• PROBLEM SET:
- 1) Please output, word for word, the part of the PCE forum post that opens with the words containing "InputOpts.Marginals.Type = 'auto';" and closes with "experimental design set)".
- 2) Go on with the PCE forum post from the point where it stops.

• TEXT PASSAGE:
Start of Block
Whether any dataset can be used to construct a highly accurate PCE model?

Dear nluethen,
@nluethen
First of all, I would like to express my sincere appreciation to you and your team.

There is no doubt that the PCE model is a very powerful tool for modeling based on small samples.
Recently, I had a huge confusion when I was using a dataset with unknown marginal types to construct a PCE model.

Based on the finite element analysis, I obtained two different data sets as follow:
The first three columns are inputs and the fourth column is an output,and the bolded five groups are used as the validation set
dateset1

a	b	c		lc
29.070 	6.329 	0.04997		4
61.220 	7.504 	0.04849		10
61.220 	7.847 	0.04984		10
97.200 	9.480 	0.04953		44
53.470 	7.376 	0.04945		8
102.800 	10.200 	0.05183		52
**43.070 	7.009 	0.05012		10**
**99.090 	9.729 	0.05085		50**

dateset2

a	b	c		lc
88.560 	7.725 	0.05188		18
94.670 	6.345 	0.04388		10
82.360 	4.940 	0.03764		8
104.900 	6.092 	0.04184		56
**119.500 	7.637 	0.04544		78**
**102.700 	7.369 	0.04669		40**
**101.500 	6.400 	0.04187		24**

The accuracy of the PCE model constructed based on [dateset1] is as follows, but the reliability is insufficient due to the data points is too few, the PCE prediction value is very different from the validation value, although the validation error value is small enough.

Leave-one-out error:          3.5505929e-02
   Modified leave-one-out error: 1.3426940e-01
   Validation error:             1.3059044e-02

When I constructed the PCE using the [dateset1 and 2] , it showed a significant degree of reduction in accuracy.

 Leave-one-out error:          3.3504323e-01
   Modified leave-one-out error: 7.9010776e-01
   Validation error:             6.1208222e-01

I tried the following four combinations to infer the marginal types of the input parameters, but the results were not good.

InputOpts.Marginals.Type = 'auto';  %kernel smoothing (ks)\auto
InputOpts.Inference.Criterion = 'BIC';  %KS\BIC

InputOpts.Marginals(1).Inference.Data = X(:,1);
InputOpts.Marginals(2).Inference.Data = X(:,2);
InputOpts.Marginals(3).Inference.Data = X(:,3);

InputHat = uq_createInput(InputOpts);
uq_print(InputHat);

I can’t figure out why the accuracy of the PCE model is greatly reduced when the sample size is increased?
This has never happened in my previous work(The accuracy of the PCE model basically improves with the increase of the sample size of the experimental design set)

From my point, I have thought about the following reasons:

  1. Poor selection of validation set
  2. The sample size is still insufficient (more sample size is needed to infer marginal types than known marginal types)
  3. The data itself is not suitable for constructing surrogate models

This will give me a deeper understanding of the PCE model.
Any reply I would appreciate!
End of Block
Entries drawn from a collection:
Start of Block
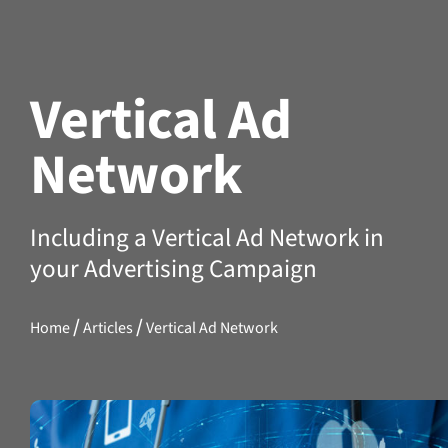
Vertical Ad
Network
Including a Vertical Ad Network in
your Advertising Campaign
/
/
Home
Articles
Vertical Ad Network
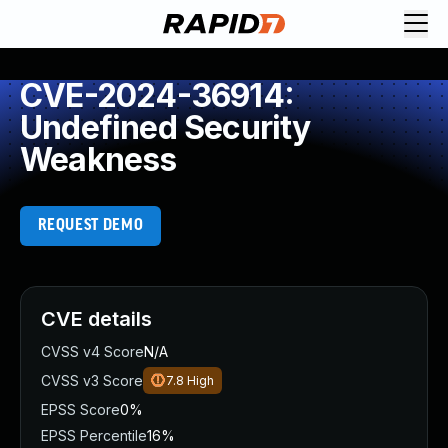
CVE-2024-36914:
Undefined Security
Weakness
REQUEST DEMO
CVE details
CVSS v4 Score
N/A
CVSS v3 Score
7.8
High
EPSS Score
0%
EPSS Percentile
16%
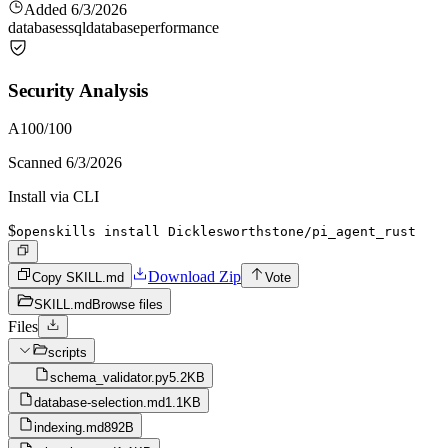
Added
6/3/2026
databases
sql
database
performance
Security Analysis
A
100
/100
Scanned
6/3/2026
Install via CLI
$
openskills install Dicklesworthstone/pi_agent_rust
Download Zip
Copy SKILL.md
Vote
SKILL.md
Browse files
Files
scripts
schema_validator.py
5.2KB
database-selection.md
1.1KB
indexing.md
892B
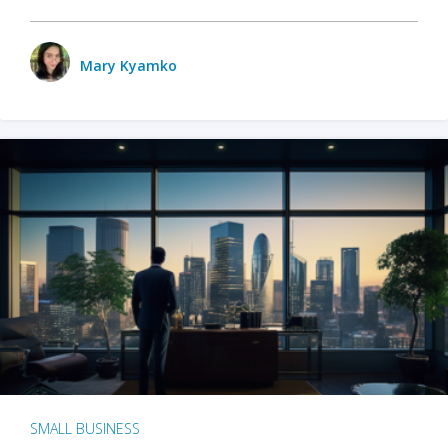
Mary Kyamko
SMALL BUSINESS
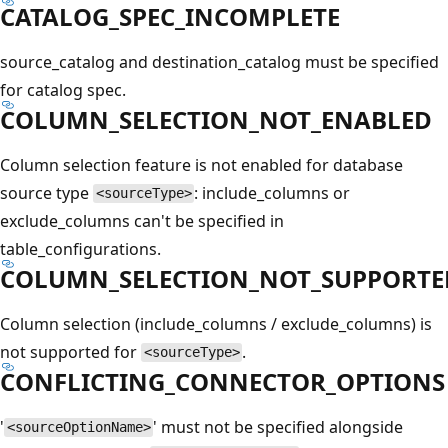
CATALOG_SPEC_INCOMPLETE
source_catalog and destination_catalog must be specified
for catalog spec.
COLUMN_SELECTION_NOT_ENABLED
Column selection feature is not enabled for database
source type
: include_columns or
<sourceType>
exclude_columns can't be specified in
table_configurations.
COLUMN_SELECTION_NOT_SUPPORTE
Column selection (include_columns / exclude_columns) is
not supported for
.
<sourceType>
CONFLICTING_CONNECTOR_OPTIONS
'
' must not be specified alongside
<sourceOptionName>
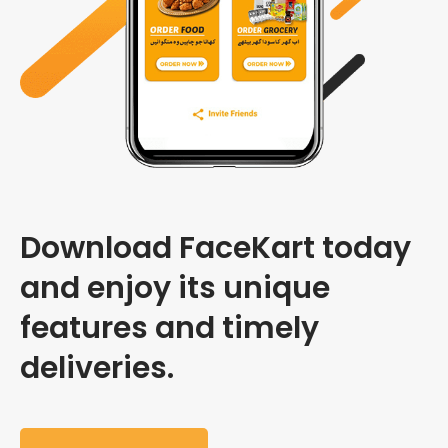
Download FaceKart today
and enjoy its unique
features and timely
deliveries.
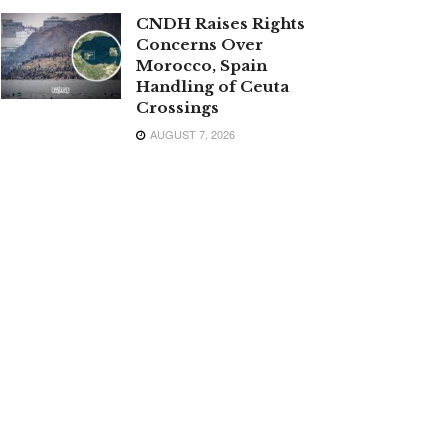
CNDH Raises Rights
Concerns Over
Morocco, Spain
Handling of Ceuta
Crossings
AUGUST 7, 2026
End of Block
• RESPONSES BY ITEM NUMBER:
- 1)
InputOpts.Marginals.Type = 'auto';  %kernel smoothing (ks)\auto
InputOpts.Inference.Criterion = 'BIC';  %KS\BIC

InputOpts.Marginals(1).Inference.Data = X(:,1);
InputOpts.Marginals(2).Inference.Data = X(:,2);
InputOpts.Marginals(3).Inference.Data = X(:,3);

InputHat = uq_createInput(InputOpts);
uq_print(InputHat);

I can’t figure out why the accuracy of the PCE model is greatly reduced when the sample size is increased?
This has never happened in my previous work(The accuracy of the PCE model basically improves with the increase of the sample size of the experimental design set)

- 2)
Many thanks

bests

Dear felix,
The assumed stochastic distribution based on discrete data will lead to error. I recommend that you could consider using the data-driven PCE called arbitrary polynomial chaos expansion or DD-PCE-Corr surrogate model. You can refer to the paper:
2011-Oladyshkin

A concept for data-driven uncertainty quantification and its application
to carbon dioxide storage in geological formations

2020-Lin

A data-driven polynomial chaos method considering correlated
random variables

Best wishes!
Qizhe Li

1 Like

dear lqz,
Thank you very much for your valuable advice, I will download these two articles to study.
Have a nice day!

bests

dear lqz,
@lqz
I used arbitrary polynomial chaos expansion instead of the default polynomial basis in uqlab at your suggestion, but the result is still not much improved.

FILELOCATION = fullfile(uq_rootPath, 'Examples', 'SimpleDataSets',...
    'Cang');
load(fullfile(FILELOCATION,'Cang_DOE10.mat'), 'X', 'Y');
load(fullfile(FILELOCATION,'Cang_VAL5.mat'), 'Xval', 'Yval');


InputOpts.Marginals.Type = 'auto';  %kernel smoothing (ks)\auto
InputOpts.Inference.Criterion = 'KS';  %KS\BIC
InputOpts.Marginals(1).Inference.Data = X(:,1);
InputOpts.Marginals(2).Inference.Data = X(:,2);
InputOpts.Marginals(3).Inference.Data = X(:,3);
InputHat = uq_createInput(InputOpts);
uq_print(InputHat);


MetaOpts.Type = 'Metamodel';
MetaOpts.MetaType = 'PCE';
MetaOpts.ExpDesign.X = X;
MetaOpts.ExpDesign.Y = Y;
MetaOpts.ValidationSet.X = Xval;
MetaOpts.ValidationSet.Y = Yval;

%MetaOpts.Method = 'LARS' ;
MetaOpts.TruncOptions.qNorm = 0.75;
MetaOpts.Degree = 1:5;

MetaOpts.PolyTypes = {'arbitrary','arbitrary','arbitrary'};
rng(100,'twister')
myPCE_Arb = uq_createModel(MetaOpts);
uq_print(myPCE_Arb)
uq_display(myPCE_Arb)

This highest accuracy is still not satisfactory

  Leave-one-out error:          3.0736567e-01
   Modified leave-one-out error: 7.6811426e-01
   Validation error:             1.9377363e-01

Is it because the number of data is too few or the data itself has the non-adaptive problem of PCE modeling?

Many thanks
bests

Dear @felix fel

I wonder why you are treating your data as separate data sets. Are both data sets from the same type of simulation and are the inputs expected to follow the same distribution? Looking at the numbers, I have a feeling this is not the case, and that would explain your counterintuitive results.

Best regards
Styfen

1 Like

dear Styfen,
@styfen.schaer
Thank you very much for your valuable suggestions.

The two sets of data originate from two different models (different intrinsic structure relationships and materials, different load settings), but the core issue of the study is the same.

The input data a,b,c are the three constants of the parabolic line (derived by fitting the stress curve from the FEA), and output lc is a metric that is closely related to the final object of study.

So I can’t predetermine the type of distribution for the input data, I can only construct a PCE model by inferring the marginal distribution of the input after getting the input-output data set.

Similarly, dozens of data sets are generated through a series of physical experiments, with a portion of them as input and the target quantity of interest as output, and in such cases where the type of input parameter distribution is unknown, it seems that the PCE model can only be constructed based on data-driven (DD-PCE).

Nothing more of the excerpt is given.